Of the entries below, restate word for word only the section that runs from the line with "22: (151, 68, 50.38)" to the line with "46: (131, 33, 53.43)", counting both ends.

▼▼▼

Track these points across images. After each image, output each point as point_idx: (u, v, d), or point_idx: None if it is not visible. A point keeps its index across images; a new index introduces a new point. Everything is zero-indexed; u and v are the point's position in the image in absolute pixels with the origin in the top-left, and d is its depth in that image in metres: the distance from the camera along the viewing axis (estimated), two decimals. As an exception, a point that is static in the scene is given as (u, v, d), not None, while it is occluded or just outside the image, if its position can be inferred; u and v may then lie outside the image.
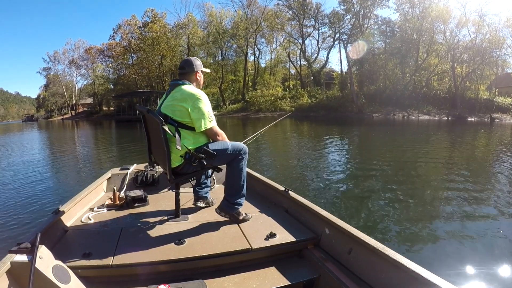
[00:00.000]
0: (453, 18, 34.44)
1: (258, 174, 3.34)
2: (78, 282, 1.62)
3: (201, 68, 2.53)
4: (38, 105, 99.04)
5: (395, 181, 6.41)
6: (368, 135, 16.72)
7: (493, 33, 31.69)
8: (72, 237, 2.25)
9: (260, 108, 41.59)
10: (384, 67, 38.43)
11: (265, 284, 1.81)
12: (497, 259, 3.15)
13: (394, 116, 30.95)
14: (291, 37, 50.63)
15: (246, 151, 2.51)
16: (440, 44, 35.47)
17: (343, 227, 1.96)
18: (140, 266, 1.85)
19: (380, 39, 42.02)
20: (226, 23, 51.57)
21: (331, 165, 8.29)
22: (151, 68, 50.38)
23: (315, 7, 47.38)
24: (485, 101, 30.57)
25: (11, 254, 1.51)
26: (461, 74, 33.45)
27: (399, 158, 9.10)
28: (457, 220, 4.23)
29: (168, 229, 2.33)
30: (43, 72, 72.49)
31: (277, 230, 2.24)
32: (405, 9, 38.63)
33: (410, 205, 4.89)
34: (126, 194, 2.94)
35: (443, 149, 10.83)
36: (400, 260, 1.55)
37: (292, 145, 13.03)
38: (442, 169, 7.58)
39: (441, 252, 3.35)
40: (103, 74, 64.26)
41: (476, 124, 22.90)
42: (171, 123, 2.29)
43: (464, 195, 5.26)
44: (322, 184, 6.31)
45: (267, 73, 53.73)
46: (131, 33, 53.43)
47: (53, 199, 5.61)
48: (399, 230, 3.93)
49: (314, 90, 43.46)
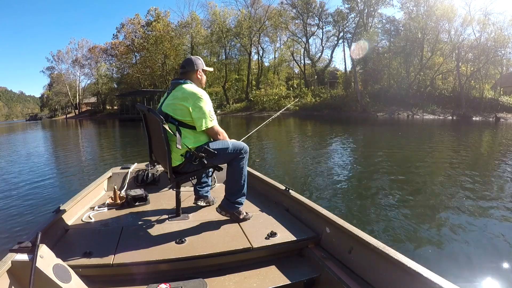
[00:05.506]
0: (458, 17, 34.22)
1: (258, 173, 3.34)
2: (78, 281, 1.63)
3: (202, 66, 2.52)
4: (42, 104, 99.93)
5: (397, 181, 6.38)
6: (372, 135, 16.64)
7: (498, 32, 31.39)
8: (73, 236, 2.25)
9: (264, 107, 41.57)
10: (389, 66, 38.25)
11: (265, 283, 1.81)
12: (498, 260, 3.13)
13: (399, 115, 30.80)
14: (295, 36, 50.59)
15: (246, 150, 2.50)
16: (445, 43, 35.28)
17: (344, 226, 1.95)
18: (140, 265, 1.86)
19: (384, 38, 41.93)
20: (230, 22, 51.70)
21: (333, 165, 8.26)
22: (155, 67, 50.48)
23: (319, 6, 47.33)
24: (490, 101, 30.32)
25: (11, 253, 1.52)
26: (465, 73, 33.21)
27: (402, 158, 9.05)
28: (459, 220, 4.19)
29: (168, 228, 2.34)
30: (46, 71, 73.39)
31: (278, 229, 2.24)
32: (409, 7, 38.39)
33: (412, 205, 4.86)
34: (127, 193, 2.95)
35: (447, 149, 10.75)
36: (401, 259, 1.54)
37: (295, 144, 13.01)
38: (445, 169, 7.53)
39: (442, 251, 3.33)
40: (107, 73, 64.57)
41: (481, 124, 22.73)
42: (172, 122, 2.29)
43: (467, 196, 5.22)
44: (323, 183, 6.30)
45: (271, 72, 53.68)
46: (135, 32, 53.55)
47: (54, 198, 5.64)
48: (400, 230, 3.91)
49: (318, 89, 43.39)
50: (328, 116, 32.76)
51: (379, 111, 32.69)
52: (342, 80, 44.43)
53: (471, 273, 2.94)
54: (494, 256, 3.22)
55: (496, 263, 3.07)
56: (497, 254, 3.25)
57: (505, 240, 3.59)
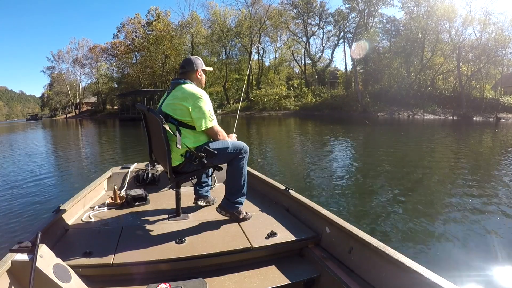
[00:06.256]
0: (458, 17, 34.14)
1: (258, 173, 3.33)
2: (78, 281, 1.63)
3: (202, 66, 2.52)
4: (42, 104, 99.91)
5: (397, 181, 6.37)
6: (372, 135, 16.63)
7: (499, 32, 31.33)
8: (73, 236, 2.26)
9: (265, 107, 41.55)
10: (389, 66, 38.18)
11: (265, 283, 1.81)
12: (498, 260, 3.12)
13: (399, 115, 30.77)
14: (295, 35, 50.52)
15: (246, 150, 2.50)
16: (446, 43, 35.17)
17: (344, 226, 1.95)
18: (140, 265, 1.86)
19: (385, 38, 41.87)
20: (230, 22, 51.63)
21: (333, 164, 8.26)
22: (155, 66, 50.42)
23: (319, 6, 47.20)
24: (491, 101, 30.28)
25: (11, 253, 1.52)
26: (466, 73, 33.16)
27: (403, 158, 9.05)
28: (460, 220, 4.19)
29: (168, 228, 2.34)
30: (47, 71, 73.31)
31: (278, 229, 2.24)
32: (410, 7, 38.33)
33: (412, 205, 4.86)
34: (127, 193, 2.95)
35: (448, 149, 10.74)
36: (401, 259, 1.54)
37: (295, 144, 13.01)
38: (447, 169, 7.53)
39: (442, 251, 3.32)
40: (107, 73, 64.45)
41: (482, 124, 22.70)
42: (172, 121, 2.29)
43: (467, 196, 5.22)
44: (323, 183, 6.30)
45: (271, 72, 53.65)
46: (135, 32, 53.45)
47: (54, 197, 5.65)
48: (400, 230, 3.91)
49: (318, 89, 43.34)
50: (329, 116, 32.73)
51: (380, 111, 32.66)
52: (342, 80, 44.39)
53: (471, 273, 2.93)
54: (495, 256, 3.22)
55: (496, 263, 3.06)
56: (497, 254, 3.25)
57: (506, 240, 3.58)
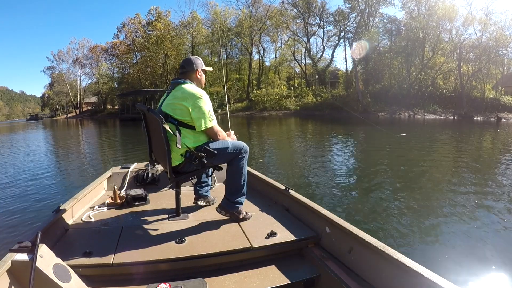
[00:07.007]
0: (459, 17, 34.04)
1: (258, 173, 3.34)
2: (78, 281, 1.63)
3: (202, 66, 2.53)
4: (43, 103, 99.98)
5: (397, 181, 6.37)
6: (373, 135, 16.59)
7: (500, 31, 31.26)
8: (73, 236, 2.26)
9: (265, 106, 41.52)
10: (390, 65, 38.13)
11: (265, 283, 1.81)
12: (498, 260, 3.12)
13: (400, 115, 30.72)
14: (296, 35, 50.47)
15: (246, 150, 2.51)
16: (446, 43, 35.10)
17: (344, 226, 1.95)
18: (140, 264, 1.86)
19: (385, 38, 41.76)
20: (231, 22, 51.62)
21: (333, 164, 8.26)
22: (155, 66, 50.44)
23: (320, 6, 47.08)
24: (491, 100, 30.19)
25: (11, 253, 1.52)
26: (467, 73, 33.10)
27: (403, 158, 9.03)
28: (460, 220, 4.18)
29: (168, 228, 2.34)
30: (47, 71, 73.38)
31: (278, 229, 2.24)
32: (410, 7, 38.23)
33: (412, 205, 4.85)
34: (127, 193, 2.96)
35: (450, 149, 10.73)
36: (401, 259, 1.54)
37: (295, 144, 13.01)
38: (448, 169, 7.52)
39: (443, 251, 3.32)
40: (108, 73, 64.50)
41: (483, 124, 22.67)
42: (172, 121, 2.29)
43: (468, 196, 5.21)
44: (323, 183, 6.30)
45: (271, 72, 53.62)
46: (135, 32, 53.49)
47: (55, 197, 5.65)
48: (400, 229, 3.91)
49: (319, 89, 43.29)
50: (329, 116, 32.70)
51: (380, 111, 32.61)
52: (343, 79, 44.30)
53: (471, 272, 2.93)
54: (495, 256, 3.22)
55: (497, 263, 3.06)
56: (497, 254, 3.24)
57: (506, 240, 3.58)
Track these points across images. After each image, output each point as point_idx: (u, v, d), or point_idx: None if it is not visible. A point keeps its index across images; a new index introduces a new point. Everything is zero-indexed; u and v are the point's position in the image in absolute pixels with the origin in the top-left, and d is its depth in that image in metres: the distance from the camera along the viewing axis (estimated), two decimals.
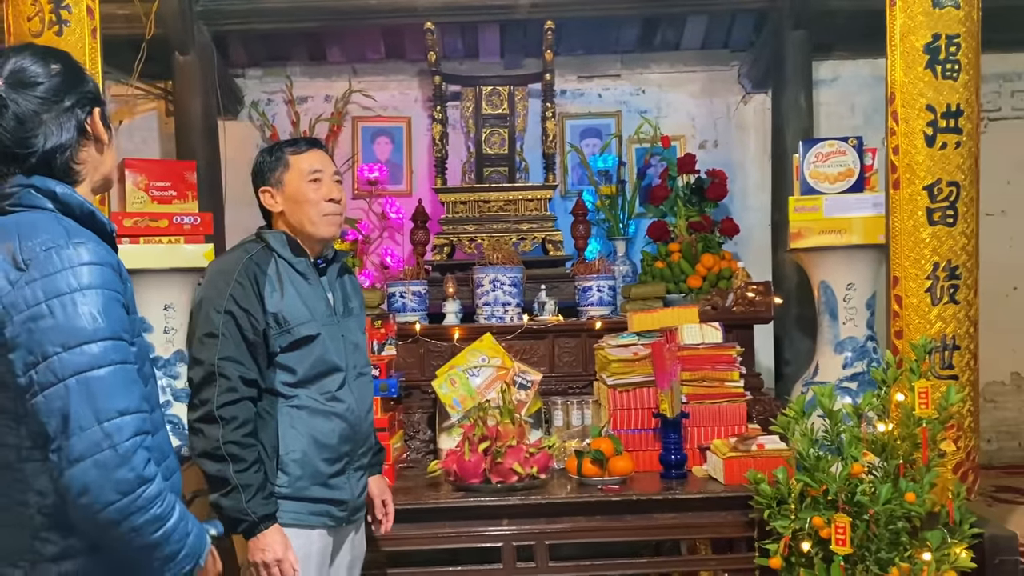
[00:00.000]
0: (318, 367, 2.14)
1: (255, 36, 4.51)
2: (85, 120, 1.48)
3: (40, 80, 1.44)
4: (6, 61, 1.46)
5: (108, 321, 1.35)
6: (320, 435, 2.14)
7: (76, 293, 1.34)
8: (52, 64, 1.47)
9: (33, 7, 2.69)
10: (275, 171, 2.23)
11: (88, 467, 1.30)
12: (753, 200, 4.73)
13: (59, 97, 1.45)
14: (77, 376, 1.31)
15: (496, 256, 3.78)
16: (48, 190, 1.43)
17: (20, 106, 1.42)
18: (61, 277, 1.34)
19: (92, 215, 1.47)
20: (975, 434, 2.83)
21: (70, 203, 1.44)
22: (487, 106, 4.33)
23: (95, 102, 1.51)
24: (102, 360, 1.33)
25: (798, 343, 4.19)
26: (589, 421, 3.31)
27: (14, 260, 1.35)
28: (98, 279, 1.36)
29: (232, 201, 4.46)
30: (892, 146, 2.82)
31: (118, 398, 1.33)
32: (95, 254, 1.38)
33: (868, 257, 3.19)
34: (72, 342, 1.32)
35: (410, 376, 3.51)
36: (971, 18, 2.77)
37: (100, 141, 1.51)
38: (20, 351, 1.32)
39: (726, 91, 4.85)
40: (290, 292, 2.14)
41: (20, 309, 1.32)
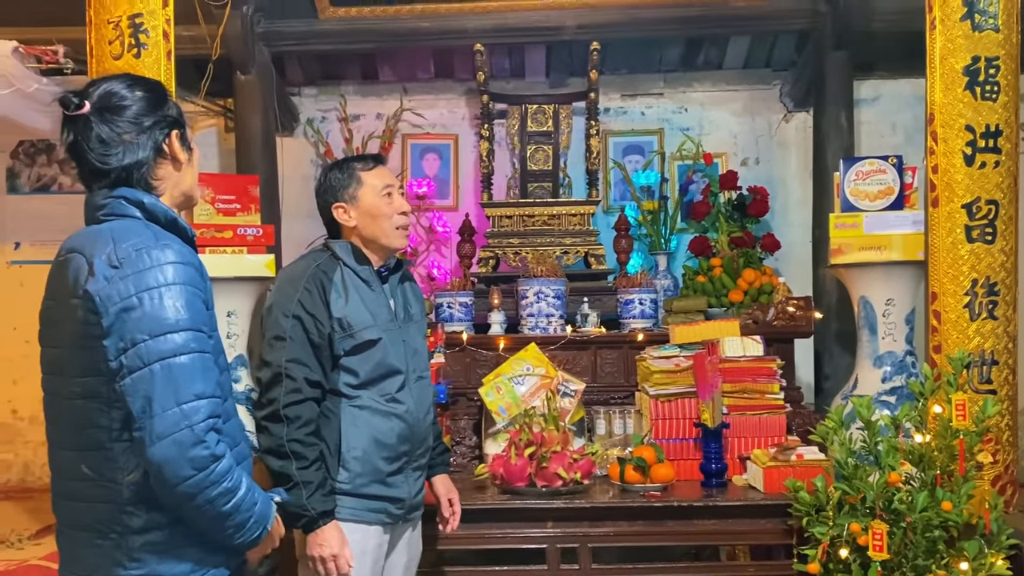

▲▲▲

### SOLUTION TO THE PROBLEM
22: (151, 68, 50.38)
23: (315, 7, 47.38)
24: (485, 101, 30.57)
25: (11, 254, 1.51)
26: (461, 74, 33.45)
27: (399, 158, 9.10)
28: (457, 220, 4.23)
29: (168, 229, 2.33)
30: (43, 72, 72.49)
31: (277, 230, 2.24)
32: (405, 9, 38.63)
33: (410, 205, 4.89)
34: (126, 194, 2.94)
35: (443, 149, 10.83)
36: (400, 260, 1.55)
37: (292, 145, 13.03)
38: (442, 169, 7.58)
39: (441, 252, 3.35)
40: (103, 74, 64.26)
41: (476, 124, 22.90)
42: (171, 123, 2.29)
43: (464, 195, 5.26)
44: (322, 184, 6.31)
45: (267, 73, 53.73)
46: (131, 33, 53.43)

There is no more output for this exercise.